FICHE QUESTION
11ème législature
Question N° : 7216  de  M.   Carvalho Patrice ( Communiste - Oise ) QE
Ministère interrogé :  économie
Ministère attributaire :  économie
Question publiée au JO le :  01/12/1997  page :  4296
Réponse publiée au JO le :  13/04/1998  page :  2076
Rubrique :  impôts locaux
Tête d'analyse :  taxe foncière sur les propriétés bâties et taxe d'habitation
Analyse :  exonération. travaux d'amélioration
Texte de la QUESTION : M. Patrice Carvalho attire l'attention de M. le ministre de l'économie, des finances et de l'industrie sur les mesures à prendre permettant l'exonération de la taxe foncière, sous conditions particulières, pour tout propriétaire ayant réalisé des travaux de rénovation en vue d'une amélioration de l'habitat ancien. Cette disposition pourrait s'accompagner d'une mesure, sous conditions particulières, en faveur de tout locataire entreprenant des rénovations en vue de l'amélioration de l'habitat ancien, consistant au gel de l'augmentation de la taxe d'habitation, sur une période à déterminer.
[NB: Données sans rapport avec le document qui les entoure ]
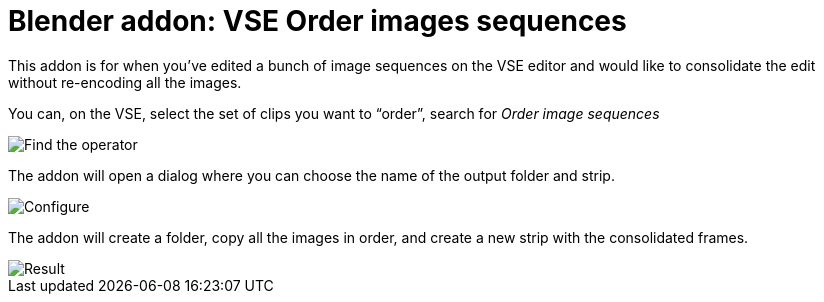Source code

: = Blender addon: VSE Order images sequences

This addon is for when you've edited a bunch of image sequences on the VSE editor and would like to consolidate the edit without re-encoding all the images.

You can, on the VSE, select the set of clips you want to “order”, search for _Order image sequences_

image::feh_017318_000001_2020-03-14-095924_701x538_scrot.png[Find the operator]

The addon will open a dialog where you can choose the name of the output folder and strip.

image::feh_017318_000002_2020-03-14-100009_614x397_scrot.png[Configure]

The addon will create a folder, copy all the images in order, and create a new strip with the consolidated frames.

image::feh_017318_000003_2020-03-14-100041_328x407_scrot.png[Result]

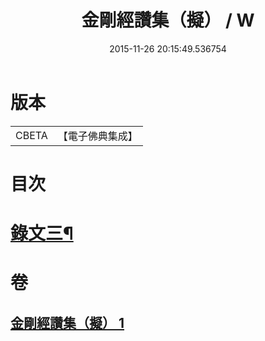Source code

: #+TITLE: 金剛經讚集（擬） / W
#+DATE: 2015-11-26 20:15:49.536754
* 版本
 |     CBETA|【電子佛典集成】|

* 目次
* [[file:KR6v0095_001.txt::001-0070a2][錄文三¶]]
* 卷
** [[file:KR6v0095_001.txt][金剛經讚集（擬） 1]]
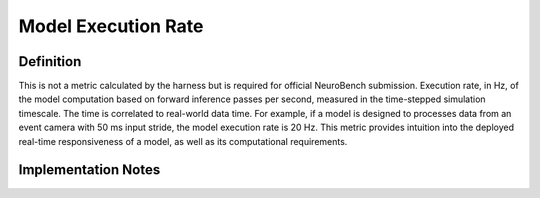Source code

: ====================
Model Execution Rate
====================

Definition
----------
This is not a metric calculated by the harness but is required for official NeuroBench submission. Execution rate, in Hz, of the model computation based on forward inference passes per second, measured in the time-stepped simulation timescale. The time is correlated to real-world data time. For example, if a model is designed to processes data from an event camera with 50 ms input stride, the model execution rate is 20 Hz. This metric provides intuition into the deployed real-time responsiveness of a model, as well as its computational requirements.

Implementation Notes
--------------------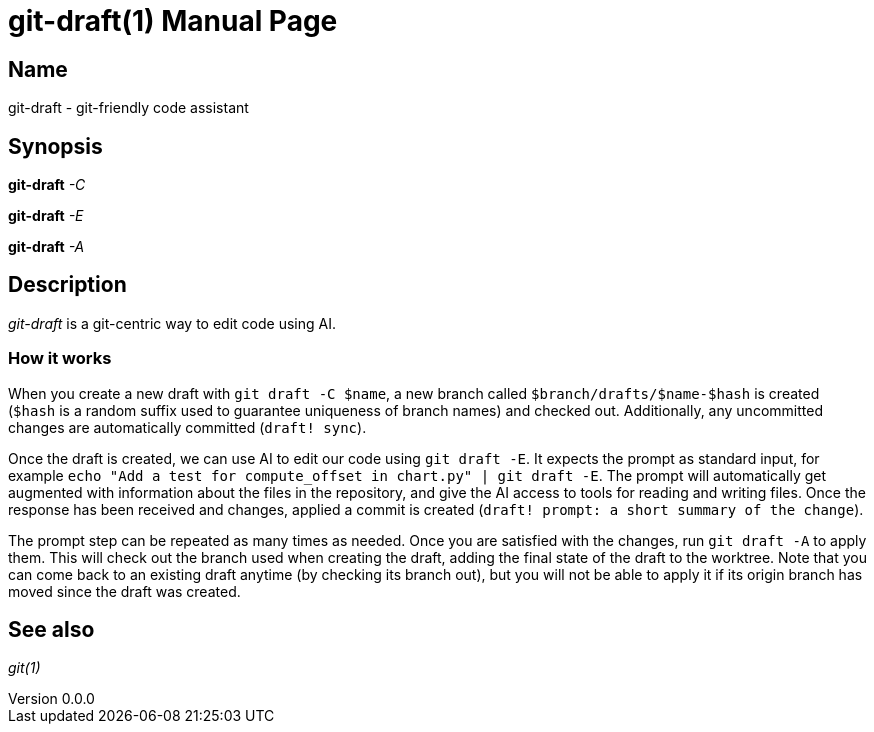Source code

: ifndef::manversion[:manversion: 0.0.0]

= git-draft(1)
Matthieu Monsch
v{manversion}
:doctype: manpage
:manmanual: GIT-DRAFT
:mansource: GIT-DRAFT


== Name

git-draft - git-friendly code assistant


== Synopsis

*git-draft* _-C_

*git-draft* _-E_

*git-draft* _-A_


== Description

_git-draft_ is a git-centric way to edit code using AI.

=== How it works

When you create a new draft with `git draft -C $name`, a new branch called `$branch/drafts/$name-$hash` is created (`$hash` is a random suffix used to guarantee uniqueness of branch names) and checked out.
Additionally, any uncommitted changes are automatically committed (`draft! sync`).

Once the draft is created, we can use AI to edit our code using `git draft -E`.
It expects the prompt as standard input, for example `echo "Add a test for compute_offset in chart.py" | git draft -E`.
The prompt will automatically get augmented with information about the files in the repository, and give the AI access to tools for reading and writing files.
Once the response has been received and changes, applied a commit is created (`draft! prompt: a short summary of the change`).

The prompt step can be repeated as many times as needed. Once you are satisfied with the changes, run `git draft -A` to apply them.
This will check out the branch used when creating the draft, adding the final state of the draft to the worktree.
Note that you can come back to an existing draft anytime (by checking its branch out), but you will not be able to apply it if its origin branch has moved since the draft was created.


== See also

_git(1)_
Texte de la REPONSE : Il ne peut être envisagé de prendre en compte les travaux de rénovation en vue de l'amélioration de l'habitat ancien par le biais d'une exonération de taxe foncière sur les propriétés bâties ou par le gel de l'augmentation de taxe d'habitation pendant une période déterminée. Sur le premier point, une exonération de taxe foncière serait, au cas particulier, contraire au principe de cette taxe qui constitue un impôt réel dû à raison de la propriété d'un immeuble, quels que soient son utilisation et les revenus qu'en tire le propriétaire. Au surplus, une telle mesure se traduirait par une perte de ressources pour les collectivités territoriales, sauf à en transférer la charge sur les autres contribuables ou à instituer une compensation par l'Etat qui accroîtrait encore la participation de la collectivité nationale dans la fiscalité directe locale. S'agissant de la taxe d'habitation, les critères de personnalisation de la taxe qui prennent déjà en compte la situation de famille, l'âge et les ressources du contribuable, seraient étendus, ce qui ne manquerait pas de susciter des demandes reconventionnelles pour d'autres dépenses liées au logement. De façon plus générale, la fiscalité directe locale ne constitue pas un vecteur adapté à une politique d'encouragement des travaux de rénovation en vue de l'amélioration de l'habitat ancien. En revanche, d'autres mesures fiscales permettent de favoriser la réalisation de tels travaux : il en est ainsi de la réduction d'impôt pour gros travaux effectués dans l'habitation principale des contribuables qui en sont propriétaires et de la prise en compte au titre des charges déductibles des revenus fonciers des dépenses d'amélioration ou de rénovation. En complément de ces mesures, l'article 74 de la loi de finances pour 1998 (n° 97-1269 du 30 décembre 1997) institue un crédit d'impôt sur le revenu pour certaines dépenses d'entretien et de revêtement des surfaces afférentes à l'habitation principale payées par les occupants propriétaires ou locataires entre le 1er janvier 1998 et le 31 décembre 2000 et l'article 14 de la même loi rend éligibles au taux réduit de la taxe sur la valeur ajoutée les travaux de réhabilitation du parc locatif de logements sociaux.